The US has launched its third crackdown in three years on People’s Republic of China’s (PRC) semiconductor industry, introducing export curbs on 24 manufacturers and 140 firms.
The latest moves specifically target military applications but also cover semiconductor fabs and investment companies.
Gina Raimondo, US Secretary of Commerce, said, “This action is the culmination of the Biden-Harris Administration’s targeted approach, in concert with our allies and partners, to impair the PRC’s ability to indigenise the production of advanced technologies that pose a risk to our national security.”
“Further strengthening our export controls underscores the central role of the Department of Commerce in executing the US’ broader national security strategy.”
New controls are imposed on semiconductor manufacturing equipment needed to produce advanced-node integrated circuits, including certain etch, deposition, lithography, ion implantation, annealing, metrology and inspection, and cleaning tools, as well as three types of software tools for developing or producing semiconductors and controls on high-bandwidth memory.
The actions serve two primary objectives, according to the Bureau of Industry & Security; slowing the PRC’s development of advanced AI that has the potential to change the future of warfare; and impairing the PRC’s development of an indigenous semiconductor ecosystem.
The US, for a long time disadvantaged by foreign competitors who apply heavier subsidies, is on course to triple its semiconductor capacity by 2032, the largest projected growth globally.
Since the beginning of the Biden-Harris Administration – which introduced sweeping limits two years ago – semiconductor and electronics companies have announced over $400bn in private investments, catalysed in large part by public investment under the CHIPS & Science Act.
All eyes now turn to the new Republican administration. Semiconductors is a critical sector, positioned at the nexus of national security and economic policy.
In Trump’s infamous Joe Rogan interview on the campaign trail in October, he referred to the Act as “so bad” because it subsidises “rich companies”.
But the consensus seems to be that most of the $53bn Act will remain intact, not least because states earmarked to receive factories supported by it – such as Ohio, Texas and Arizona – all voted for Trump.

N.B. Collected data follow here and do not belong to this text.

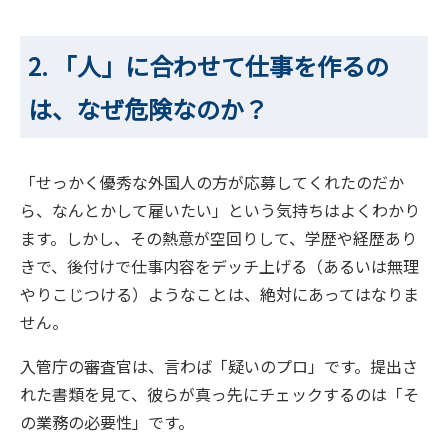
2. 「人」に合わせて仕事を作るの
は、なぜ危険なのか？
「せっかく優秀な外国人の方が応募してくれたのだか
ら、なんとかして雇いたい」という気持ちはよくわかり
ます。しかし、その熱意が空回りして、学歴や経歴あり
きで、後付けで仕事内容をデッチ上げる（あるいは無理
やりこじつける）ようなことは、絶対にあってはなりま
せん。
入管庁の審査官は、言わば「疑いのプロ」です。提出さ
れた書類を見て、彼らが真っ先にチェックするのは「そ
の業務の必要性」です。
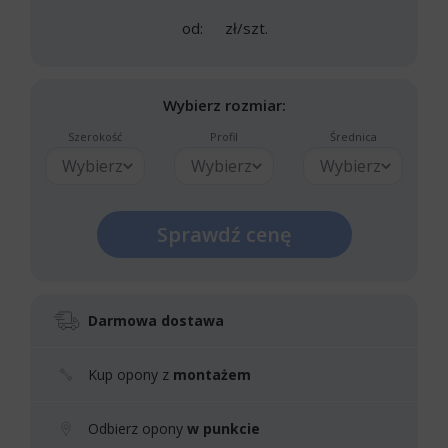
od:
zł/szt.
Wybierz rozmiar:
Szerokość
Profil
Średnica
Wybierz
Wybierz
Wybierz
Sprawdź cenę
Darmowa dostawa
Kup opony z
montażem
Odbierz opony
w punkcie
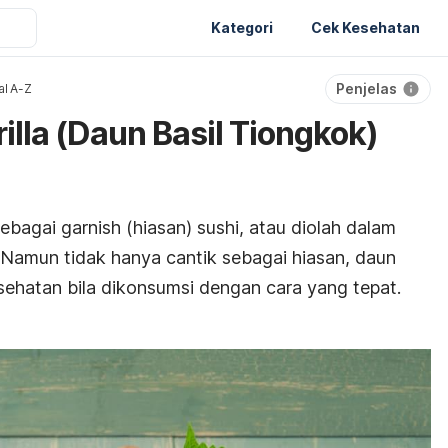
Kategori
Cek Kesehatan
Penjelas
al A-Z
illa (Daun Basil Tiongkok)
 sebagai
garnish
(hiasan) sushi, atau diolah dalam
 Namun tidak hanya cantik sebagai hiasan, daun
sehatan bila dikonsumsi dengan cara yang tepat.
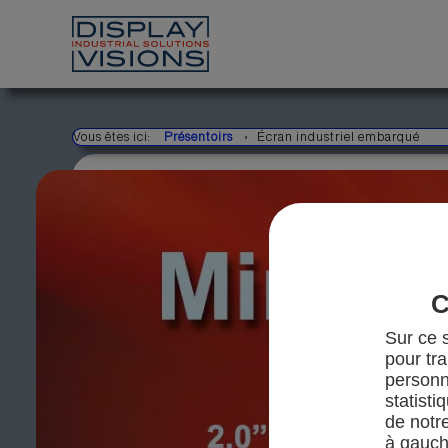
Vous êtes ici:
Présentoirs
Écran industriel embarqué
C
Sur ce s
pour tra
personn
statisti
de notr
à gauch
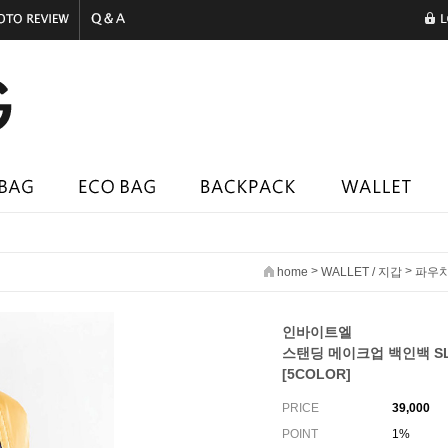
>
>
home
WALLET / 지갑
파우
인바이트엘
스탠딩 메이크업 백인백 S
[5COLOR]
PRICE
39,000
POINT
1%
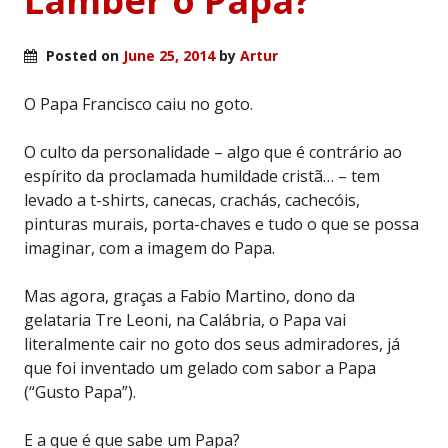
Lamber o Papa?
Posted on
June 25, 2014
by
Artur
O Papa Francisco caiu no goto.
O culto da personalidade – algo que é contrário ao
espírito da proclamada humildade cristã… – tem
levado a t-shirts, canecas, crachás, cachecóis,
pinturas murais, porta-chaves e tudo o que se possa
imaginar, com a imagem do Papa.
Mas agora, graças a Fabio Martino, dono da
gelataria Tre Leoni, na Calábria, o Papa vai
literalmente cair no goto dos seus admiradores, já
que foi inventado um gelado com sabor a Papa
(“Gusto Papa”).
E a que é que sabe um Papa?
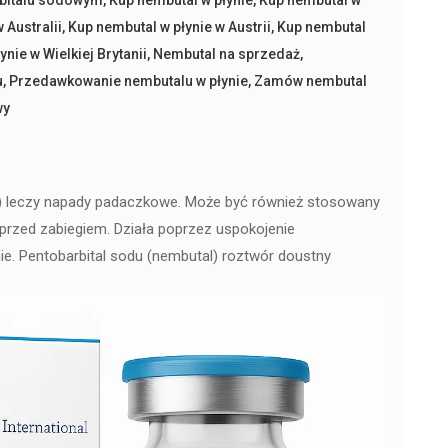
 Australii
,
Kup nembutal w płynie w Austrii
,
Kup nembutal
nie w Wielkiej Brytanii
,
Nembutal na sprzedaż
,
u
,
Przedawkowanie nembutalu w płynie
,
Zamów nembutal
wy
) leczy napady padaczkowe. Może być również stosowany
przed zabiegiem. Działa poprzez uspokojenie
. Pentobarbital sodu (nembutal) roztwór doustny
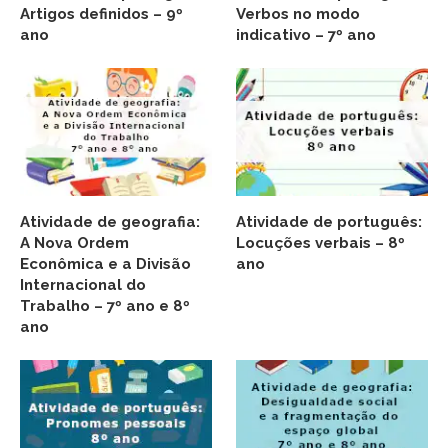
Artigos definidos – 9º
Verbos no modo
ano
indicativo – 7º ano
Atividade de geografia:
Atividade de português:
A Nova Ordem
Locuções verbais – 8º
Econômica e a Divisão
ano
Internacional do
Trabalho – 7º ano e 8º
ano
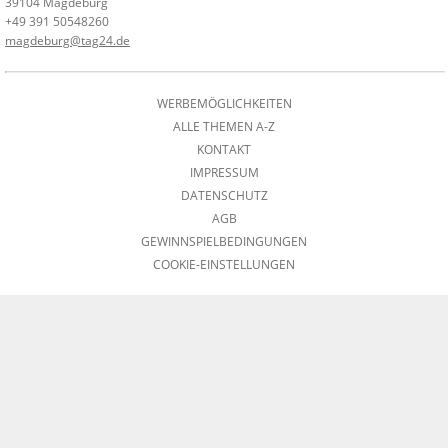
39104 Magdeburg
+49 391 50548260
magdeburg@tag24.de
WERBEMÖGLICHKEITEN
ALLE THEMEN A-Z
KONTAKT
IMPRESSUM
DATENSCHUTZ
AGB
GEWINNSPIELBEDINGUNGEN
COOKIE-EINSTELLUNGEN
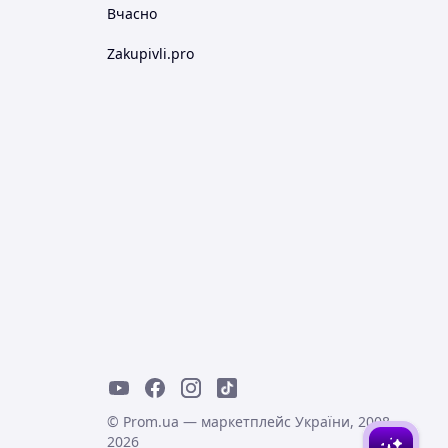
Вчасно
Zakupivli.pro
© Prom.ua — маркетплейс України, 2008-
2026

However some application guidelines, such as using 100% renewable energy, might be modified; and it is unclear whether courting leading Asian chipmakers such as TSMC – which continues to produce 95% of all chips – and Samsung, sits comfortably with Trump’s tariffs and onshoring, domestic-first agenda.
Chip prices across the global supply chain would rise in the event of a comprehensive tariff policy, and the US would still need to import most of the components needed for chip manufacturing anyway.